Chaque jardin recèle ses surprises. Ici, je ne connais pas encore l’intimité du lieu. C’est la première année. Entre les herbes surgissent impromptues des coquelourdes, là le millepertuis s’étale… la petite jachère révèle ses surprises. Un arbre à papillons né sans intervention humaine se déploie sans vergogne. Dans la haie où de nombreux buissons se mêlent, je découvre un hibiscus. Les rosiers ici se plaisent et sont généreux… Le laurier rose met ses taches de couleurs… Il faut parfois aller chercher le nom oublié d’une fleur… Ailleurs un semis que je croyais condamné offre soudainement une capucine ou un cosmos… le liseron s’interpose parfois et si les ronces sont agaçantes à vouloir tout enserrer, je sais bien que chacune et chacun à sa place au jardin.
À trop vouloir l’ordonner, on en ferait un lieu triste et stérile. Métaphore…
Émotions
Ce ne sont pas seulement des surprises. La joie de les découvrir ces cadeaux. Ce sont des émotions. Les fleurs, ce n’est pas juste « joli ». La fleur d’hibiscus lorsqu’elle se révèle n’est pas seulement une œuvre d’art incroyable, elle est troublante sensualité. Il n’y a rien de plus intime, de plus touchant.
Voici venir les temps où vibrant sur sa tige
Chaque fleur s'évapore ainsi qu'un encensoir ;
Les sons et les parfums tournent dans l'air du soir ;
Valse mélancolique et langoureux vertige ! (Baudelaire...)
"Baiser ! Rose trémière au jardin des caresses !" disait Verlaine.
Je méditais; soudain le jardin se révèle
Et frappe d’un seul jet mon ardente prunelle.
Je le regarde avec un plaisir éclaté;
Rire, fraîcheur, candeur, idylle de l’été !
Tout m’émeut, tout me plaît, une extase me noie,
J’avance et je m’arrête; il semble que la joie
Était sur cet arbuste et saute dans mon cœur!
Je suis pleine d’élan, d’amour, de bonne odeur,
Et l’azur à mon corps mêle si bien sa trame
Qu’il semble brusquement, à mon regard surpris,
Que ce n’est pas ce pré, mais mon œil qui fleurit
Et que, si je voulais, sous ma paupière close
Je pourrais voir encor le soleil et la rose.
« Les Eblouissements » Anna de Noailles (1876-1933)
Luxe du détachement
C’est un luxe, c’est une joie. Au delà de la beauté telle qu’elle s’offre aux yeux, au delà des émotions qui nous traversent, la promenade au jardin nous relie au présent, dans ce qui est à la fois fragilité et vie…
S’oublier dans la fleur que l’on admire, laisser ses sens boire le réel, se laisser traverser par ce flux, « être dans le flow »… il n’y a pas besoin d’intellectualiser pour s’abandonner à ce bonheur.

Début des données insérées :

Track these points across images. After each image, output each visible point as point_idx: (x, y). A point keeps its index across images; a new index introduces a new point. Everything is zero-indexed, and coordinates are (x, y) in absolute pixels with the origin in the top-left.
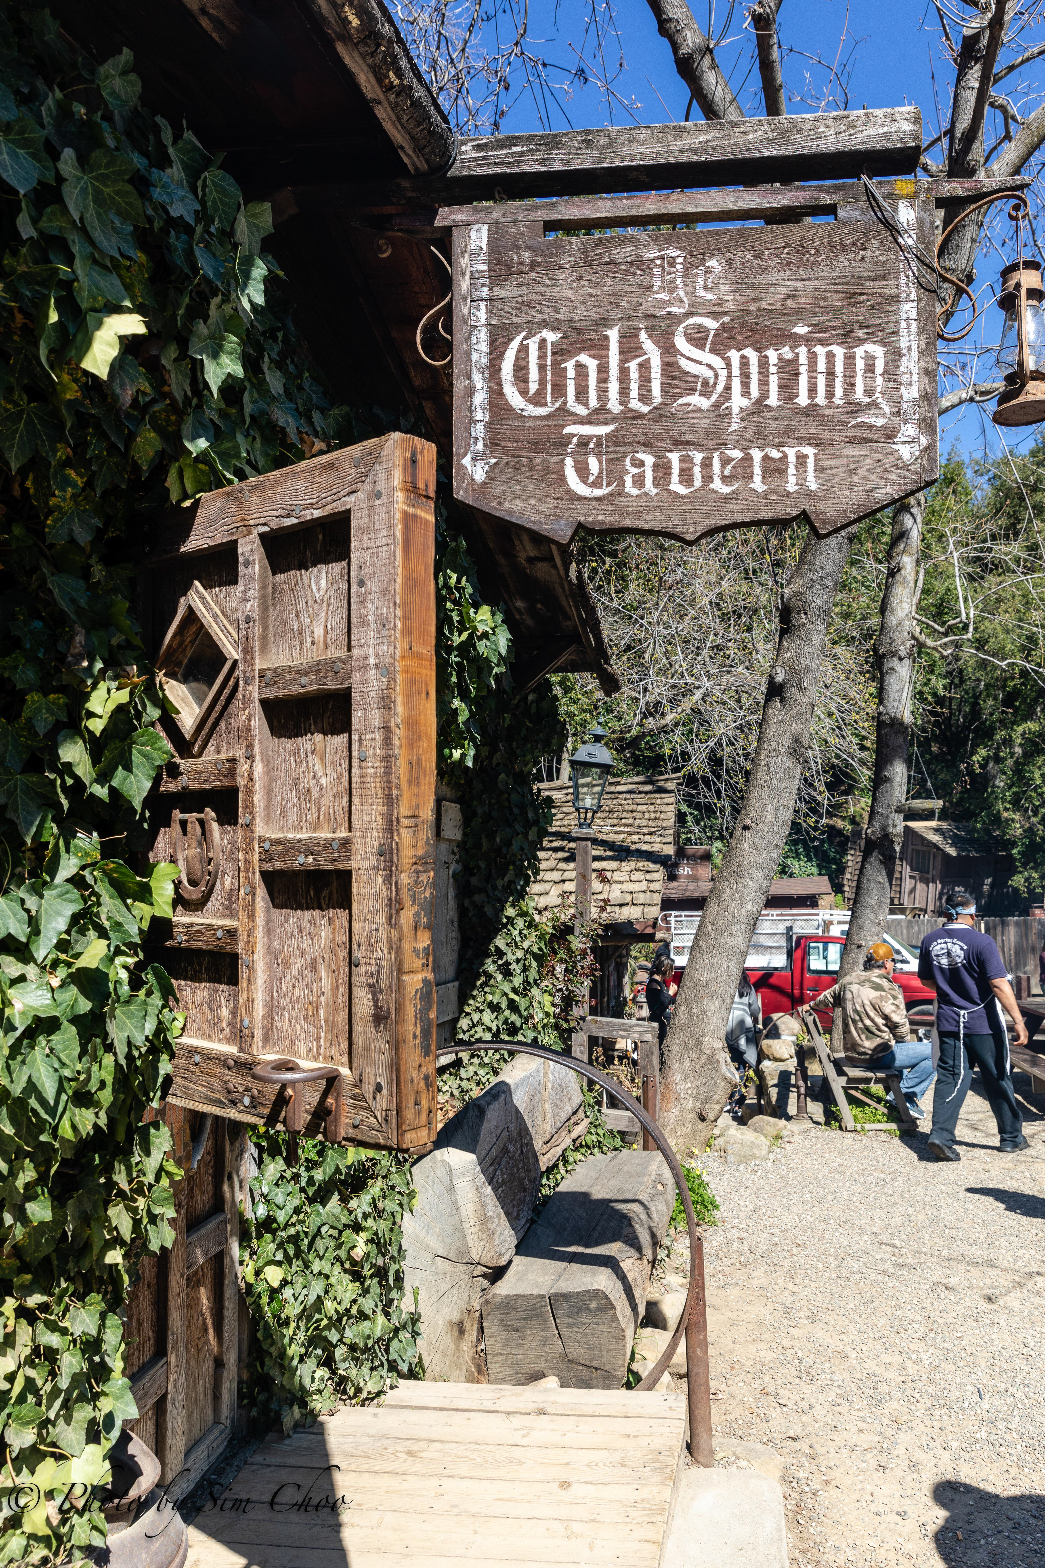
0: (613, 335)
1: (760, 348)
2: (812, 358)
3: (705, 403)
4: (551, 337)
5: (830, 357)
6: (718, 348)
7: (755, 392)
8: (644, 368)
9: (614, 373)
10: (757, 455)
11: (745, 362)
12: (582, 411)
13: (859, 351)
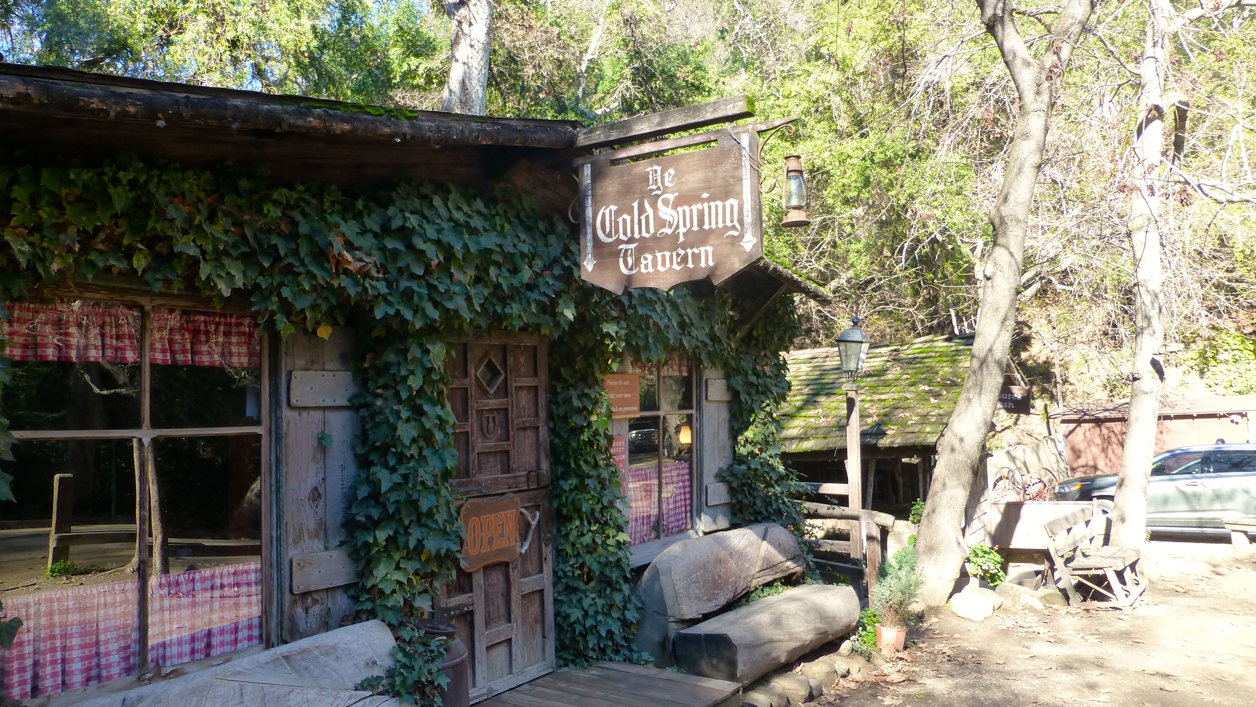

C’est un luxe, car il faut trouver un jardin… Parfois, il faudra dénicher un square, une allée, parfois il faudra partir marcher dans la nature et la retrouver au prix d’efforts…
On a crée dans certaines villes des univers désincarnés où la nature et les jardins peinent à se faire une place. Ce n’est pas un hasard si ce sont des lieux de violence…
Je ne veux pas être grave ici, juste souligner à quel point quelques minutes passées le matin à « faire le tour du jardin » peuvent transformer la journée en l’apaisant, en l’emplissant…
Gratitude
Ces cadeaux apportés par la vie méritent gratitude. Le jardin mérite attention et bienveillance et si l’on veut contenir son exubérance, il faut penser à rester mesuré dans les contraintes que l’on voudrait imposer à ce vivant que l’homme tente de dessiner à sa main oubliant qu’il n’en est qu’un des éléments …
Il pleut. Dans les allées entre les pierres, l’eau du ciel va réveiller la moindre graine. C’est ce message, cette volonté de la vie, d’un élan qui sans cesse cherche à s’exprimer qui engage. La vie partout, salvatrice, consolatrice, source d’énergie… Cette vie qui me survivra.